Earlier I wrote a rather lengthy and apparently well received bit about how some/many/all MMO operators aren’t in-tune with the emotional investments that their players have with their experiences. In the process of writing that tl;dr, though, I started to think about the problem that may be the root cause of a potential disconnect.

We (as consumers) are all giddy about the features of a game, the bullet points, and the promises of specifics that we are told/that we hope will differentiate New Game from Old Game. These changes are rarely earth-shattering. They’re usually one-off additions, or tweaks to the way Old Game implemented ”Feature X” so that the developer diary videos can claim that they’re being “innovative” with their re-skinning of familiar mechanics. Even when the features don’t deviate wildly from the norm, we like to hear about how familiar systems will be handled: how will LFG work? Will we have guild banks at launch? How about crafting? Skill trees? Pets? We’re just as guilty of approaching these games in terms of mechanics as the developers are of talking to us about the game as if it were some kind of construct that was nothing more than the sum of it’s parts.
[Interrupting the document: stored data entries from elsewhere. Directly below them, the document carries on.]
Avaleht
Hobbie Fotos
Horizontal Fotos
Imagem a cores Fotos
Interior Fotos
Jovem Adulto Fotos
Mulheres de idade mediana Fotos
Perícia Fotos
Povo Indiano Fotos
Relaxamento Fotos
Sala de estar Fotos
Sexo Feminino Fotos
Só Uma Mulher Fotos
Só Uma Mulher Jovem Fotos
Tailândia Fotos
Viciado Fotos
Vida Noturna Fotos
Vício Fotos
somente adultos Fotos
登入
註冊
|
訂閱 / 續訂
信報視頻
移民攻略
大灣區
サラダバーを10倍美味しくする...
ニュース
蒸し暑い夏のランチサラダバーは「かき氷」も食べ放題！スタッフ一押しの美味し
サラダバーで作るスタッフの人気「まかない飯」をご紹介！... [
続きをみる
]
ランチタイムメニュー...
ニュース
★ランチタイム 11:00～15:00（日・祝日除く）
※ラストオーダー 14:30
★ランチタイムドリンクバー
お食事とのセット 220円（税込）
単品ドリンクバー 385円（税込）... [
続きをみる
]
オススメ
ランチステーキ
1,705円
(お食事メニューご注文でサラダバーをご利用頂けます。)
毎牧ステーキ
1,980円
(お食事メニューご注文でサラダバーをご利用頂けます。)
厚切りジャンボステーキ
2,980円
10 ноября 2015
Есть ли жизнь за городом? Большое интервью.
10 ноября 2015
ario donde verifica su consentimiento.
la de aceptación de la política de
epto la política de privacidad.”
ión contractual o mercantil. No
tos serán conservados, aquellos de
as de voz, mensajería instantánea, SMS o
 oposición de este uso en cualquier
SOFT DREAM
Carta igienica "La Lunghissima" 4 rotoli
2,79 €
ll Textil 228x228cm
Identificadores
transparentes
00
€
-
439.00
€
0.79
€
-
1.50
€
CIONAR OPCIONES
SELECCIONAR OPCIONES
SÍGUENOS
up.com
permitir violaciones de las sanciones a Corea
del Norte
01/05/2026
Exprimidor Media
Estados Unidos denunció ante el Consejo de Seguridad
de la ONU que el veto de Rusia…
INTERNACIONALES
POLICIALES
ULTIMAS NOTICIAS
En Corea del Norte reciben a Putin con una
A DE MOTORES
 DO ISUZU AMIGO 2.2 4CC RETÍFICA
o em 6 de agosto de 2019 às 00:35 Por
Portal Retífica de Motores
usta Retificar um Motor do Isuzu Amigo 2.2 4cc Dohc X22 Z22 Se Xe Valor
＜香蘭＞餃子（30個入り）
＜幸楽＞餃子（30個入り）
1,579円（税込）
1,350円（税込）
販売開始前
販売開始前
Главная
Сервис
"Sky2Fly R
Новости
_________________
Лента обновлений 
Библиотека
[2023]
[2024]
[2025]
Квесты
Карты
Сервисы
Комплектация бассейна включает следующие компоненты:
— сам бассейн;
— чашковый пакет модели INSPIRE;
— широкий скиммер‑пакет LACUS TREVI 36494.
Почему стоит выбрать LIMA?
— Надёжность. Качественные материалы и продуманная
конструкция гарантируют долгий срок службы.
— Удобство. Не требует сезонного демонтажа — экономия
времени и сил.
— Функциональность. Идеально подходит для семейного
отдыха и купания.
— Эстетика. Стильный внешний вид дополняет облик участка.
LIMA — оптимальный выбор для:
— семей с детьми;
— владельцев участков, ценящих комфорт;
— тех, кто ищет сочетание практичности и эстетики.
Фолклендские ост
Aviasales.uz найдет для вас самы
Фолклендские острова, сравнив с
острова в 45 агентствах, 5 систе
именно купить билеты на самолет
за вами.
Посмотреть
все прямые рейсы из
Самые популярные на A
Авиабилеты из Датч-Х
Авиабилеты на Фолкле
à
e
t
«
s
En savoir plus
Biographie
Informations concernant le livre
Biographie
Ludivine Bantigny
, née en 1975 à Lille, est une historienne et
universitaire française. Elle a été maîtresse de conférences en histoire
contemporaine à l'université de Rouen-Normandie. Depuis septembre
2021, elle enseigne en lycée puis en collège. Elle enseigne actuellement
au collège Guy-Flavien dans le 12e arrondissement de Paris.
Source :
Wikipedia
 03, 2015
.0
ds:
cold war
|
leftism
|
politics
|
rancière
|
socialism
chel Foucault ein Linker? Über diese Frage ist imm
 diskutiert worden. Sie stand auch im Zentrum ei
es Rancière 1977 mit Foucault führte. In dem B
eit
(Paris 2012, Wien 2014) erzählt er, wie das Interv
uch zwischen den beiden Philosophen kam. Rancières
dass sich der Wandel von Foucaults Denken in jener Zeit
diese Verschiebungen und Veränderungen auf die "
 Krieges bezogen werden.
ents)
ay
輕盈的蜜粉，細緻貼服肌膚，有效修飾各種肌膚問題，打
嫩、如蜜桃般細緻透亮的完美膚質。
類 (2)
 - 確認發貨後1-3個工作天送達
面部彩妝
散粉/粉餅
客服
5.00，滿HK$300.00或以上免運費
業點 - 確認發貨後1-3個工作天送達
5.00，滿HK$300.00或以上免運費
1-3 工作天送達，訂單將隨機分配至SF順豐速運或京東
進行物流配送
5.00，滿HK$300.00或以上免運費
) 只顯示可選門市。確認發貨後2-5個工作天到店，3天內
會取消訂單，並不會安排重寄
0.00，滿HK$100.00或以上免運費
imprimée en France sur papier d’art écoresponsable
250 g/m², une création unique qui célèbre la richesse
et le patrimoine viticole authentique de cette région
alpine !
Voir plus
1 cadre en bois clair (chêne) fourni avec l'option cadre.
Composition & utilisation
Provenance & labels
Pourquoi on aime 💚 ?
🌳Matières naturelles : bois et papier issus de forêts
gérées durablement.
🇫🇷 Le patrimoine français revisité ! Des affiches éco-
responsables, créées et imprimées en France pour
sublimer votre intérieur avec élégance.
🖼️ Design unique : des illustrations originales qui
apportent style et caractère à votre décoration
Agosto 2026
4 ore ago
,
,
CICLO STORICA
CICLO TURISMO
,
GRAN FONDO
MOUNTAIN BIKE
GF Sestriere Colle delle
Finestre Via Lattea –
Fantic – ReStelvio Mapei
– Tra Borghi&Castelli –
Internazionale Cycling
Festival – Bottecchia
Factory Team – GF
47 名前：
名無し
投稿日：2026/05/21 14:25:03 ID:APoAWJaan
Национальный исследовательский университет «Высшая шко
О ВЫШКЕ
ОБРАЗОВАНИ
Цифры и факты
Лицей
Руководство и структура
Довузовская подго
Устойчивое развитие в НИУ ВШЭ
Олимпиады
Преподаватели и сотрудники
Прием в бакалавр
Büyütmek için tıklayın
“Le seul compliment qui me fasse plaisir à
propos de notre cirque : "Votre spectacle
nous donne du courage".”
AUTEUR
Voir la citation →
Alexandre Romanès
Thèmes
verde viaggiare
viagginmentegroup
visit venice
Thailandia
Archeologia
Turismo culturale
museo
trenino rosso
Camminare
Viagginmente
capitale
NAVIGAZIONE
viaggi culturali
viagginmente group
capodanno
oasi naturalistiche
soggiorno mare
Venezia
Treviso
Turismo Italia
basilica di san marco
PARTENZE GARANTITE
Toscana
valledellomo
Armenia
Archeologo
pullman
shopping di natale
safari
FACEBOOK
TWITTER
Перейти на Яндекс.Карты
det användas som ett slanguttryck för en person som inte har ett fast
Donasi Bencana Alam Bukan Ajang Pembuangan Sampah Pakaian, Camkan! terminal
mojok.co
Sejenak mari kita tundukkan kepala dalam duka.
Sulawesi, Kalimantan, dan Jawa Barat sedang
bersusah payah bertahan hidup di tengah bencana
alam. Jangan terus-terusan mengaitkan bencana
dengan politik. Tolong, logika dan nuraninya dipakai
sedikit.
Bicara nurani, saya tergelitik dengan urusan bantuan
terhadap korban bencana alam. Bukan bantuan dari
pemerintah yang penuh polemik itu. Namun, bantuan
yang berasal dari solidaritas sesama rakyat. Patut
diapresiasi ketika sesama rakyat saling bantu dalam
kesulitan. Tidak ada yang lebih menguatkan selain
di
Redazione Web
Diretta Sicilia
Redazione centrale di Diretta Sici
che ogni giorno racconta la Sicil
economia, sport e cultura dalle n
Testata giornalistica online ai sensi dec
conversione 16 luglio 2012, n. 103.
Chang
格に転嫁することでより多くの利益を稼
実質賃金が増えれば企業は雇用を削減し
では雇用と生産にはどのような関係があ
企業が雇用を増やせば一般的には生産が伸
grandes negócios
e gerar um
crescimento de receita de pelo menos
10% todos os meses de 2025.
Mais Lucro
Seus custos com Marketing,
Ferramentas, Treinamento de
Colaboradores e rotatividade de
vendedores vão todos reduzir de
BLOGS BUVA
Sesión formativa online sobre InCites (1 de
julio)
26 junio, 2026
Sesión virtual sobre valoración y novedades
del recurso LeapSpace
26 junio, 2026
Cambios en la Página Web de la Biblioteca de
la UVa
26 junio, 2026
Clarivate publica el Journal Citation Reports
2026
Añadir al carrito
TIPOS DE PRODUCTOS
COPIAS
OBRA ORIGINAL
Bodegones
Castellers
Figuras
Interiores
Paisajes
So I guess it’s really not a surprise that a lot of these games are built on mechanics, and without a soul. Not a metaphysical soul, of course…that would be creepy. But it seems that so many games aren’t being pitched to us from the standpoint of why we should play them, just that we’ll be excited to play them because of the exciting motions of the buttons and levers.

I think I’m starting to understand where the “art game” differentiates from the “mainstream game” in this regard. I’m not saying that the next MMO that’ll get my money will be pitched as some kind of meditation on human tragedy as it stood between the years of 1850 and 1895 or anything, but I’d like to see a big budget game downplay the levers and buttons and elevate the real investment we have in these games, in time and emotion, by supporting what we put into it at it’s development core.

Easier said than done, naturally. The only emotion that games are good at on a regular basis is fear, and even then it’s the “popcorn fear” of things jumping out of the dark when we least expect them. When a game proposes that it’ll “make you feel stuff”, I think the majority of us shut down and ignore it because we don’t play games to be told how to feel; I think we do want games that allow us to feel, or games that recognize that we’re capable of generating our own emotional response – and can be counted on to do so. Focus on mechanics as the reason to play New Game A over New Game B or Old Game C is cold, calculating PR. We do love it, to be certain, but maybe if games were pitched as spaces for emotional resonance and less about how many stats you’d have or how many raids you’d have, we wouldn’t feel so bored with New Game X.